- _Given data_:
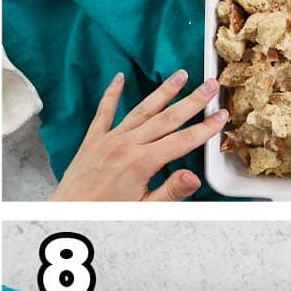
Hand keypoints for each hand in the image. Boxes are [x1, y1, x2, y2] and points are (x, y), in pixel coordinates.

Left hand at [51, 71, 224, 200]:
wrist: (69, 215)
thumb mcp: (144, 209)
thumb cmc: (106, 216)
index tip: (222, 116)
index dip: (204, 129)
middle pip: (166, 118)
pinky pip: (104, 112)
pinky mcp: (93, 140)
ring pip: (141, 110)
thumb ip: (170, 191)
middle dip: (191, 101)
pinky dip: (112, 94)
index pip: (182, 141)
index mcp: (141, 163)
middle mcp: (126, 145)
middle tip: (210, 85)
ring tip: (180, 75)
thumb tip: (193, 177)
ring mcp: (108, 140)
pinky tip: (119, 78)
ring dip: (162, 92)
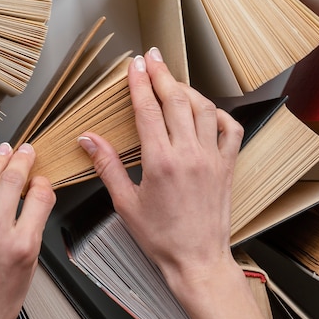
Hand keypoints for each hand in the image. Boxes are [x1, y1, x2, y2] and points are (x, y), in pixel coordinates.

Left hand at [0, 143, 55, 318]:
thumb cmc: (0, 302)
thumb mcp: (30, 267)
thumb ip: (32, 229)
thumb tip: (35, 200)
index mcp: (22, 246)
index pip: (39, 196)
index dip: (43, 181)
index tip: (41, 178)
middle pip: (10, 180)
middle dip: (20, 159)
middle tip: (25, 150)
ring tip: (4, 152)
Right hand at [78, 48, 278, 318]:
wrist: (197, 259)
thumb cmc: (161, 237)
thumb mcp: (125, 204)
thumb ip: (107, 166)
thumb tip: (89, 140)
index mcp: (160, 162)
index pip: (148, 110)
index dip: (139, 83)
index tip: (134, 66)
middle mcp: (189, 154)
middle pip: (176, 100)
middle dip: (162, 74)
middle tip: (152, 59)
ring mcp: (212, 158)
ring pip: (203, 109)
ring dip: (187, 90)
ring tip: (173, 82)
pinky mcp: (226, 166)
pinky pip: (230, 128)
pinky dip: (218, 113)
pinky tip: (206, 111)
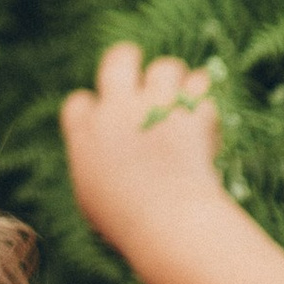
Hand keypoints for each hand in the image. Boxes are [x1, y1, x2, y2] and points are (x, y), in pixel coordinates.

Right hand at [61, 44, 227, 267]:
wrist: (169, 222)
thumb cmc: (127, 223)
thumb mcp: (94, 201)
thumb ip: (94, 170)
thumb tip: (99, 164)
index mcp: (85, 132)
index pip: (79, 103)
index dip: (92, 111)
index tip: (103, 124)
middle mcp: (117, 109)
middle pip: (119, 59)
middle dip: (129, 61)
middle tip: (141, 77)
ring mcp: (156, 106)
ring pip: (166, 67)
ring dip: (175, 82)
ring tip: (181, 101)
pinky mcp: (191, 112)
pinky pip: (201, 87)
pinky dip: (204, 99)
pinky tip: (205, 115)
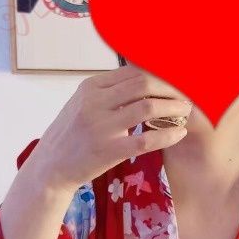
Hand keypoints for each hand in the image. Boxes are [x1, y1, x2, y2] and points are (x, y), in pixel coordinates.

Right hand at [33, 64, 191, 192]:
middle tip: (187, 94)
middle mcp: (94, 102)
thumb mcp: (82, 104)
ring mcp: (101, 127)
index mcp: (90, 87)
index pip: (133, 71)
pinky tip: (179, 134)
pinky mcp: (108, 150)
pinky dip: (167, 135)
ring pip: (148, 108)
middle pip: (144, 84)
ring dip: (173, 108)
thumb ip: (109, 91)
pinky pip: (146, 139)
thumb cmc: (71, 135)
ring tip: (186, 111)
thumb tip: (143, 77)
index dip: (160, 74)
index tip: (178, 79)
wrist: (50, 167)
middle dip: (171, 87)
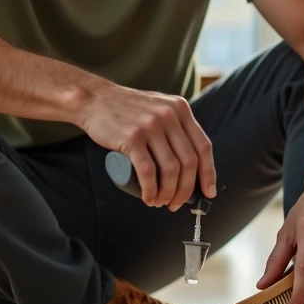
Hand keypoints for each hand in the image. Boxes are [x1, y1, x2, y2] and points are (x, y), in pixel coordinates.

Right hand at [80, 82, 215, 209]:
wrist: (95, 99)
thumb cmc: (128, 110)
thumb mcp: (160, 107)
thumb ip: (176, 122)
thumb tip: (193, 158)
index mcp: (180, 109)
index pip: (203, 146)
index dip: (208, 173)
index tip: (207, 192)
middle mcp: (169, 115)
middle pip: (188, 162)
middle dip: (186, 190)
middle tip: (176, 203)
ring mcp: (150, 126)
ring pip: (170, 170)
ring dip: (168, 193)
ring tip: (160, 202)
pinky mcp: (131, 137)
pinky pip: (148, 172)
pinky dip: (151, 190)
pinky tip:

- _Assignment_:
Transcribe, exactly and without pictures, everything in the data from the line with "index tip: (222, 116)" down to the line with "pinky tip: (206, 111)", both included.

- _Task answer_:
index tip: (222, 116)
index dip: (204, 129)
middle pip: (166, 118)
pinky pip: (104, 112)
pinky mcp: (93, 140)
ring pip: (141, 110)
thumb ip: (170, 191)
middle dip: (191, 101)
pinky dip: (112, 94)
index pip: (182, 141)
index mcp: (141, 163)
middle mcp: (126, 145)
middle tip: (210, 85)
ring tip: (180, 75)
thumb tip: (193, 177)
ring mcp: (108, 140)
pinky tip: (119, 78)
ring dip: (162, 92)
Hand keypoints for each hand in the image. Boxes are [x1, y1, x2, y2] and points are (x, y), in pixel coordinates.

Left hand at [0, 143, 55, 318]:
thumb cmc: (0, 302)
thumb mcp: (30, 267)
thumb ip: (32, 229)
thumb tip: (35, 200)
index mcp: (22, 246)
index pip: (39, 196)
index dip: (43, 181)
index tip: (41, 178)
middle pip: (10, 180)
middle dip: (20, 159)
middle tip: (25, 150)
ring tip: (4, 152)
Right hand at [78, 48, 278, 318]:
wrist: (197, 259)
thumb cmc: (161, 237)
thumb mcp: (125, 204)
thumb ip: (107, 166)
thumb tip: (89, 140)
index mcp: (160, 162)
index pip: (148, 110)
index dip: (139, 83)
index tip: (134, 66)
middle mcp: (189, 154)
middle pip: (176, 100)
middle dip: (162, 74)
middle tip: (152, 59)
ring mcp: (212, 158)
ring pip: (203, 109)
ring dip: (187, 90)
ring tip: (173, 82)
pinky mcp: (226, 166)
pinky pip: (230, 128)
pinky dip: (218, 113)
pinky tip: (206, 111)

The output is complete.